Extra tips to make filing fun:
For those of you who (somehow) fail to find organizing as luminously fascinating as I, there are ways to make it easier:
- Treat yourself to good supplies. I’m not saying expensive supplies, but good ones. Three-times-recycled file folders, with wrinkled tabs and torn edges, are the paper equivalent of underwear with elastic that’s lost its zing. You (and your files) deserve better. You don’t have to buy fancy new supplies (though, in two weeks, I will be reporting back from the National Association of Professional Organizers’ annual conference on all that’s new and zippy in office and filing supplies), but you do need to have some standards.
- Label clearly. My research is anecdotal, but I find that people are more likely to file often and according to their own defined rules if their files are labeled with a label maker rather than handwritten. Perhaps typeface is authoritative?
- Opt for color if you’re colorful. If manila is too vanilla, keep your berry important papers from heading down a rocky road. (Sorry, today–4/21/09–is Free Cone Day at Ben & Jerry’s, and Baskin Robbins is selling cones for 31 cents on Wednesday, April 29th. Is it any wonder I’m thinking of filing in terms of ice cream?) What was I saying? Oh, yes, if you’ll be more tempted to stick with your filing routine, opt for colorful or patterned interior or hanging folders. I’m a big fan of anything with an Anne Taintor design , or perhaps you’d like something a little more communicative, like these Knock-Knock folders sold at Office Candy and elsewhere.

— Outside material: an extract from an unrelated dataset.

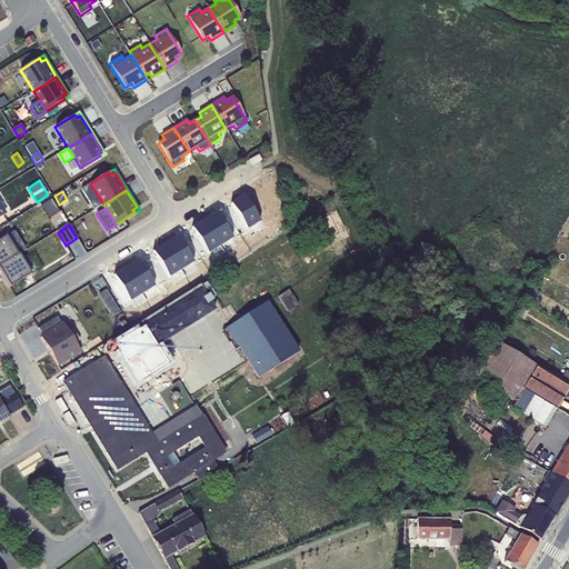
[(15,231),(6,236),(16,252),(25,248),(15,231)]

- Schedule a filing ritual. People often fail to file because there’s no time built into their schedules to do it. However, although we don’t have “brush teeth” listed in our Blackberries, we remember to adhere to our dental hygiene because we’ve developed rituals. Build filing into your schedule, preferably for two minutes prior to having lunch and three minutes before finishing up for the day, using an on-screen reminder or cell-phone alarm, if necessary, and within a matter of days or weeks, you’ll file without needing to be told.
- Enhance the atmosphere. Filing isn’t brain surgery–it doesn’t take every bit of your concentration. Play music–even make yourself a playlist or mix DVD–for getting your filing done to a syncopated beat. Moderately peppy music makes every task, from laundry to emptying the dishwasher to matching account numbers just a little more fun.
I’d be remiss if I didn’t remind you that “Organize Your Files” Week applies to electronic files, too. Make time to review each digital folder until you’ve trashed the duplicates and digital squatters and made a back-up of everything (photos? financial records? system preferences?) you’d be sad to see disappear in the event of a computer crash.
Happy “Organize Your Files” Week! But please, no presents. Your loyal readership is enough…though I’d be glad to meet you for a celebratory ice cream cone!